Comment se fait-il que je n'ai découvert ce récit d'utilité publique sorti il y a 20 ans qu'à la faveur de la récente commémoration du génocide des Tutsis en 1994 ? Ce livre est compilation d'interviews rangées par thématiques avec des jeunes et moins jeunes qui se sont laissés entraîner dans cette folie collective entretenue pendant des décennies et qui déboucha sur les tueries pour lesquelles ils “débordai[en]t de vie”. (p.68) Il ne s'agit pas ici de voyeurisme malsain, mais d'une tentative menée par
Jean Hatzfeld de comprendre quels ont été les dynamiques mortifères, collectives et individuelles, à l'oeuvre au travers de discussions régulières avec ceux qui à l'époque des entretiens étaient détenus à la prison de Rilima.
Du pain et des jeux.

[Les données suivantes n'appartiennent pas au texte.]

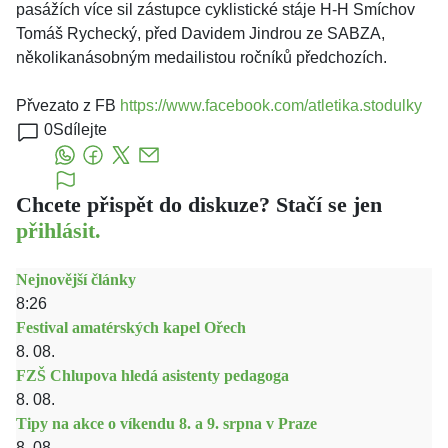
pasážích více sil zástupce cyklistické stáje H-H Smíchov
Tomáš Rychecký, před Davidem Jindrou ze SABZA,
několikanásobným medailistou ročníků předchozích.
Přvezato z FB
https://www.facebook.com/atletika.stodulky
0
Sdílejte
Chcete přispět do diskuze? Stačí se jen
přihlásit.
Nejnovější články
8:26
Festival amatérských kapel Ořech
8. 08.
FZŠ Chlupova hledá asistenty pedagoga
8. 08.
Tipy na akce o víkendu 8. a 9. srpna v Praze
8. 08.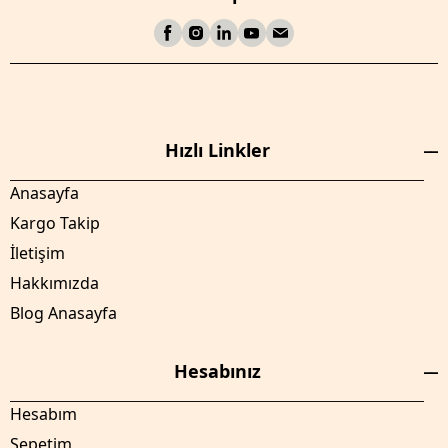
Hızlı Linkler
Anasayfa
Kargo Takip
İletişim
Hakkımızda
Blog Anasayfa
Hesabınız
Hesabım
Sepetim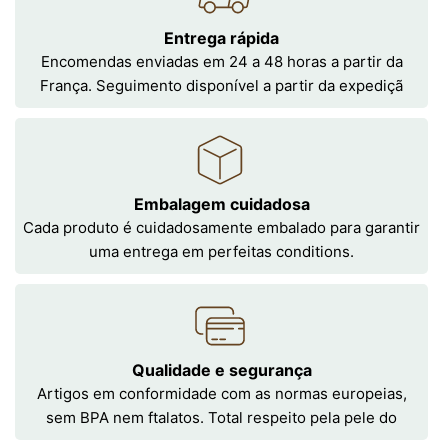
Entrega rápida
Encomendas enviadas em 24 a 48 horas a partir da
França. Seguimento disponível a partir da expediçã
Embalagem cuidadosa
Cada produto é cuidadosamente embalado para garantir
uma entrega em perfeitas conditions.
Qualidade e segurança
Artigos em conformidade com as normas europeias,
sem BPA nem ftalatos. Total respeito pela pele do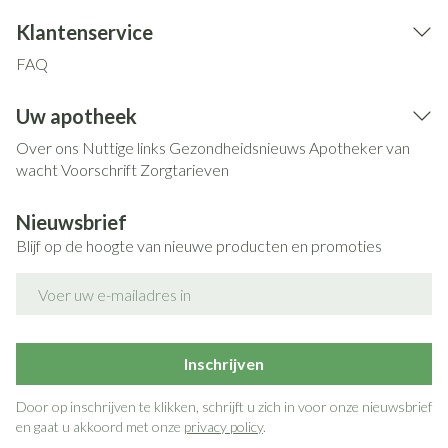
Klantenservice
FAQ
Uw apotheek
Over ons
Nuttige links
Gezondheidsnieuws
Apotheker van
wacht
Voorschrift
Zorgtarieven
Nieuwsbrief
Blijf op de hoogte van nieuwe producten en promoties
E-mail adres
Inschrijven
Door op inschrijven te klikken, schrijft u zich in voor onze nieuwsbrief
en gaat u akkoord met onze
privacy policy
.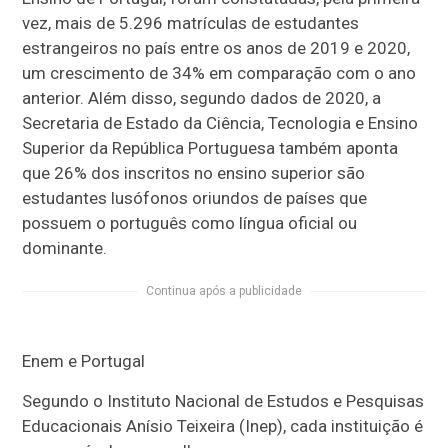
vez, mais de 5.296 matrículas de estudantes
estrangeiros no país entre os anos de 2019 e 2020,
um crescimento de 34% em comparação com o ano
anterior. Além disso, segundo dados de 2020, a
Secretaria de Estado da Ciência, Tecnologia e Ensino
Superior da República Portuguesa também aponta
que 26% dos inscritos no ensino superior são
estudantes lusófonos oriundos de países que
possuem o português como língua oficial ou
dominante.
Continua após a publicidade
Enem e Portugal
Segundo o Instituto Nacional de Estudos e Pesquisas
Educacionais Anísio Teixeira (Inep), cada instituição é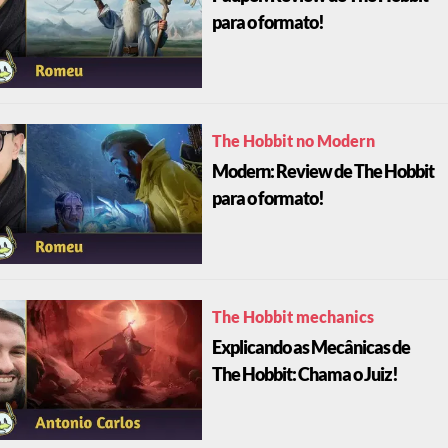
para o formato!
The Hobbit no Modern
Modern: Review de The Hobbit
para o formato!
The Hobbit mechanics
Explicando as Mecânicas de
The Hobbit: Chama o Juiz!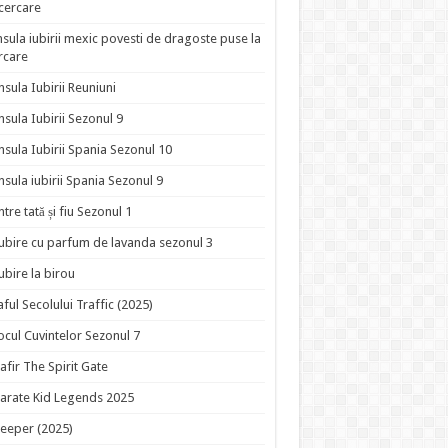
ncercare
nsula iubirii mexic povesti de dragoste puse la
rcare
nsula Iubirii Reuniuni
nsula Iubirii Sezonul 9
nsula Iubirii Spania Sezonul 10
nsula iubirii Spania Sezonul 9
ntre tată și fiu Sezonul 1
ubire cu parfum de lavanda sezonul 3
ubire la birou
aful Secolului Traffic (2025)
ocul Cuvintelor Sezonul 7
afir The Spirit Gate
arate Kid Legends 2025
eeper (2025)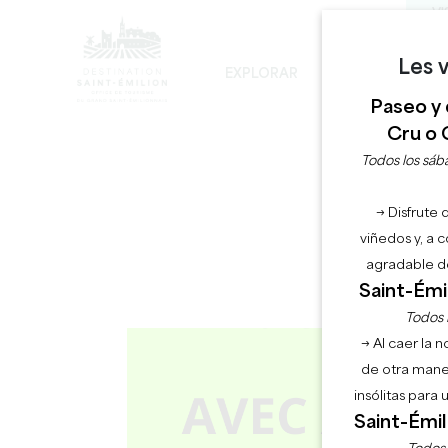
VI
Les v
EXPLORAR
PERMANECER
Paseo y 
LOS INEVITABLES
DESARROLLO SOSTENIBLE
LA VISITA DE LA IGLESIA MONOLÍTICA
Cru o 
MER
Todos los sába
→ Disfrute 
viñedos y, a 
agradable de
Saint-Émil
Todos l
→ Al caer la 
de otra mane
insólitas para
Saint-Émil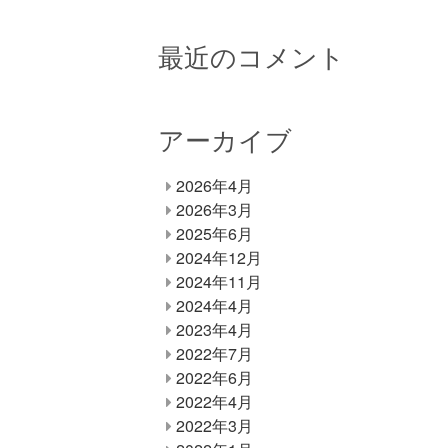
最近のコメント
アーカイブ
2026年4月
2026年3月
2025年6月
2024年12月
2024年11月
2024年4月
2023年4月
2022年7月
2022年6月
2022年4月
2022年3月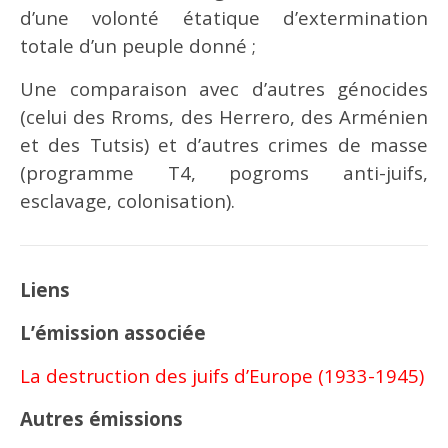
d’une volonté étatique d’extermination
totale d’un peuple donné ;
Une comparaison avec d’autres génocides
(celui des Rroms, des Herrero, des Arménien
et des Tutsis) et d’autres crimes de masse
(programme T4, pogroms anti-juifs,
esclavage, colonisation).
Liens
L’émission associée
La destruction des juifs d’Europe (1933-1945)
Autres émissions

Ou plutôt : de l'urwagwa et des coupes. le parallélisme n'est pas exagéré car les Hutus suivis par
Jean Hatzfeld se retrouvent le soir pour célébrer leur journée de massacre, fanfaronner quant à leurs exploits meurtriers de la journée et se répartir les butins amassés durant les pillages. On pourrait penser qu'ils ont passé la journée à jouer à Fortnite avec un casque de réalité augmentée sur la tête. Car pour eux, tout cela semble sans conséquences tellement ils abordent avec détachement ou plutôt avec entrain les massacres. Comme le raconte a posteriori, Pio: “Un génocide, ça se montre bien extraordinaire pour celui qui arrive par après comme vous ; mais pour celui qui s'est fait embrouiller des grands mots des intimidateurs et des cris de joie des collègues, ça se présentait comme une activité habituelle.” (p.259) Jean-Baptiste confirme: “On s'est familiarisés à tuer sans autant tergiverser”. (p.28)
C'était d'autant plus le cas qu'ils étaient animés par la profonde conviction que tout cela n'aurait pas de conséquences néfastes pour eux, étant donné que les épisodes passés de crimes sporadiques envers les Tutsis sont restés impunis. En outre, il n'y avait aucun intellectuel ou ecclésiasistique pour appeler à la modération ou au retour au calme, les écoles et les églises ayant été fermées pendant la durée des massacres. Quant aux témoins internationaux, qu'ils soient diplomates, soldats des Nations Unies, ressortissants étrangers, membres d'ONG, ils avaient abandonné la région, faisant sauter le dernier verrou au déploiement d'une violence totale.
Ce détachement à l'égard des massacres opérés il y a une décennie au moment de l'écriture du livre, se reflète dans leur relation à au pardon. Les tueurs ne prennent pas sérieusement la mesure de ce que le pardon implique du côté du rescapé. le génocidaire “ne comprend pas que, en demandant pardon, il exige un effort extraordinaire de la personne à qui il s'adresse. Il ne perçoit pas son dilemme, son tourment, son courage pour son altruisme. Il ne se rend pas compte que, s'il demande son pardon comme s'il s'agissait d'une formalité, son attitude redouble la douleur puisqu'elle la néglige.” (p.223)
Au final, il apparaît que, même avec le recul, les anciens bourreaux peinent dans leur grande majorité à réaliser la gravité des faits. “C'est le caractère absolu de leur projet qui leur permettait de l'accomplir hier, avec une certaine tranquillité ; c'est son caractère absolu qui leur permet aujourd'hui d'éviter d'en prendre conscience, et de s'en trouver d'une certaine façon troublés.” (p.268)
Tout cela n'est pas de bon augure pour la pacification et la quiétude des esprits.
Dominique Celis traite dans “Ainsi pleurent les hommes” de l'évolution des relations interpersonnelles trente ans après les faits, de l'amnésie et du mutisme plus ou moins acceptés comme remède pour tenter de recoudre avec un fragile fil les liens entre Hutus et Tutsis.
Une “saison de machettes” est donc un livre essentiel que les professeurs d'histoire devraient inciter leurs classes à lire car au-delà de la condamnation, il s'attache à expliquer au moyen d'entretiens de première main, sans pour le moins justifier les atrocités commises.